Tools in Research Proposal:
- IDBA_UD: in the SAPP pipeline?
- GENEMARK: http://exon.gatech.edu/GeneMark/genemarks.cgi
- GENEMARK(euk): ~/tools
- PRODIGAL: in the SAPP pipeline?
- WEKA: ~/tools
- RAPIDMINER: not going to use this.
- R/PYTHON: everywhere on server.
- BtToxin_Scanner: ~/tools
- Interproscan: /home/thom/interproscan-5.15-54.0/ (Bash script gives a huge error)

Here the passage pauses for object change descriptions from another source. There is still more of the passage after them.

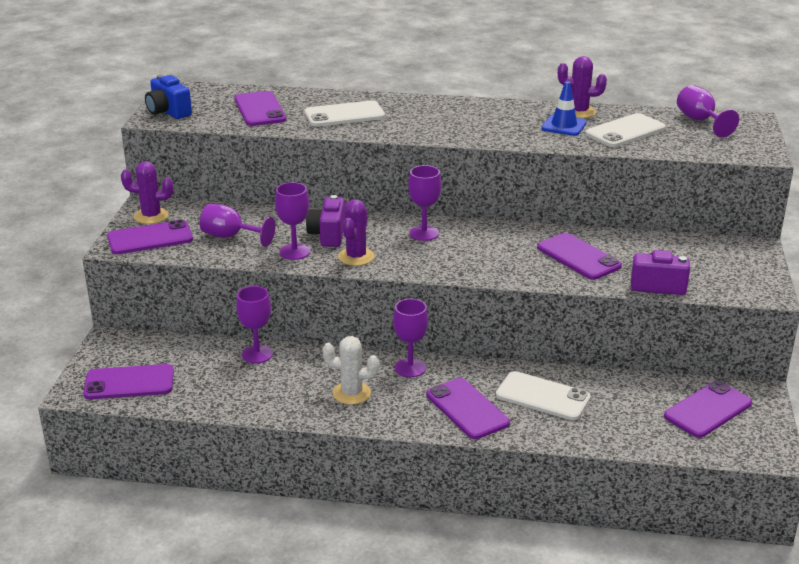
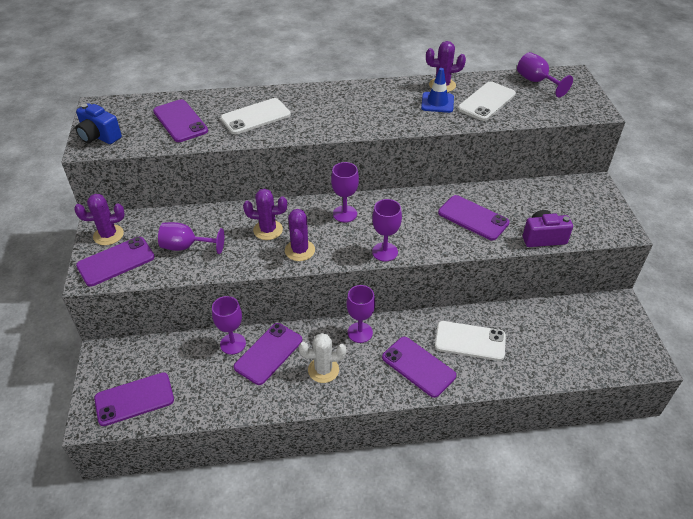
camera: 15 degrees left, 15 degrees up
(294, 252) = (247, 254): purple goblet -> purple goblet (385, 252)
(328, 235) = (268, 230): purple camera -> purple cactus
(707, 410) = (591, 328): purple phone -> purple phone (268, 353)

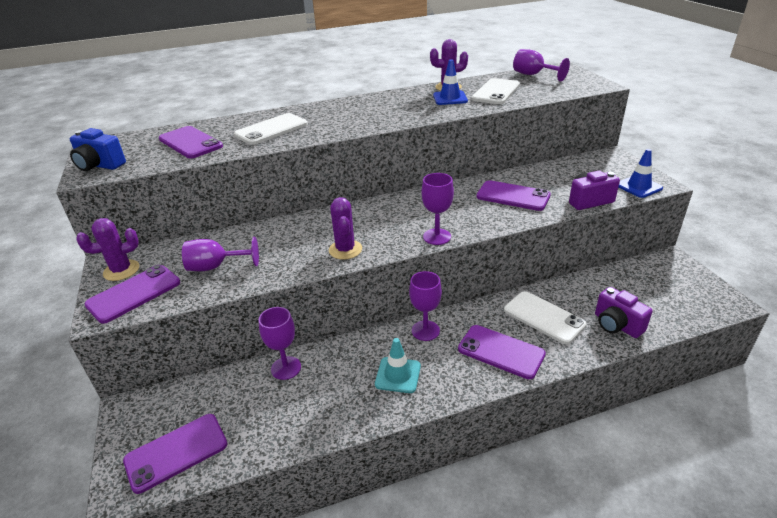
camera: 10 degrees left, 10 degrees down
(268, 230) = (304, 238): purple cactus -> none
(268, 353) = (330, 370): purple phone -> none
(323, 370) = (398, 375): white cactus -> turquoise traffic cone
(345, 214) = (382, 212): purple goblet -> none
(470, 341) = (544, 317): white phone -> white phone turned 45 degrees clockwise
(532, 362) = (616, 325): none -> purple camera
(600, 230) = (639, 187): none -> blue traffic cone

- SMART: http://smart.embl-heidelberg.de/
- CD-SEARCH: http://www.ncbi.nlm.nih.gov/Structure/bwrpsb/bwrpsb.cgi
- MEME/MAST: http://meme-suite.org/ || /scratch2/maarten/motif_prediction/meme_4.10.0/
- EXTREME:https://github.com/uci-cbcl/EXTREME
- Bio-Prodict 3DM: . https://www.bio-prodict.nl/
- YASARA: www.yasara.org || installed on my laptop
- Core model: http://systemsbiology.ucsd.edu/Downloads/EcoliCore
- Other models: https://www.ebi.ac.uk/biomodels-main/
Other Tools:
- BLASTALL: /usr/bin/blastall
- HMMSCAN: /usr/bin/hmmscan
- Clustalo: /usr/local/bin/clustalo
- Semantic web: http://ssb4.wurnet.nl:9999/blazegraph/#query
Week 6 (25th)
Checked out galaxy, from SSB which contains: Prodigal, Assembly tools of all kinds, and gene annotation tools, now to check out the data!
Worked on genemark, produced files with two '>' fasta markers in the header. Regular expressions to the rescue!
Figured out the SAPP pipeline pretty much, got genemark to work, making a clustalo of 6 cry proteins as a test for the pipeline.